JOB ITEM:
Could you rewrite the items starting at the line containing "21 315 47 41" and ending at the line containing "Європі необхідно розробити власну", changing "Webmaster" to "Site administrator" and leaving everything else as it is?

● ● ● ● ● ● ●

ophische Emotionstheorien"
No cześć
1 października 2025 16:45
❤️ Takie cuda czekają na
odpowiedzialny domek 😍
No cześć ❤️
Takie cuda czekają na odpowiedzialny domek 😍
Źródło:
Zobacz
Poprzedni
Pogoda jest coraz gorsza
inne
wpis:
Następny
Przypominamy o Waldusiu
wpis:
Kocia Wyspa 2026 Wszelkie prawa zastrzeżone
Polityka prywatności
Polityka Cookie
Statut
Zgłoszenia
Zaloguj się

● ● ● ● ● ● ●

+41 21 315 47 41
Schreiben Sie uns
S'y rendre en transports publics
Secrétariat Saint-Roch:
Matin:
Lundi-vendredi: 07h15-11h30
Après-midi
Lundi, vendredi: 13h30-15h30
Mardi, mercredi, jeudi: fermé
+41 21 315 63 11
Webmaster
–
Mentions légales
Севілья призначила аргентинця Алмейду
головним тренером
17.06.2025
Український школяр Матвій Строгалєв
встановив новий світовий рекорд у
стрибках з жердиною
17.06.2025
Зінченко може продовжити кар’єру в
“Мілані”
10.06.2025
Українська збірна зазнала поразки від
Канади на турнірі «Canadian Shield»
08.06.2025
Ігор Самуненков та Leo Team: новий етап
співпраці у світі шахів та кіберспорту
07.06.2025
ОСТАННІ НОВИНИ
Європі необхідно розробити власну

● ● ● ● ● ● ●

OUTPUT FOR THIS TASK:
+41 21 315 47 41
Schreiben Sie uns
S'y rendre en transports publics
Secrétariat Saint-Roch:
Matin:
Lundi-vendredi: 07h15-11h30
Après-midi
Lundi, vendredi: 13h30-15h30
Mardi, mercredi, jeudi: fermé
+41 21 315 63 11
Site administrator
–
Mentions légales
Севілья призначила аргентинця Алмейду
головним тренером
17.06.2025
Український школяр Матвій Строгалєв
встановив новий світовий рекорд у
стрибках з жердиною
17.06.2025
Зінченко може продовжити кар’єру в
“Мілані”
10.06.2025
Українська збірна зазнала поразки від
Канади на турнірі «Canadian Shield»
08.06.2025
Ігор Самуненков та Leo Team: новий етап
співпраці у світі шахів та кіберспорту
07.06.2025
ОСТАННІ НОВИНИ
Європі необхідно розробити власну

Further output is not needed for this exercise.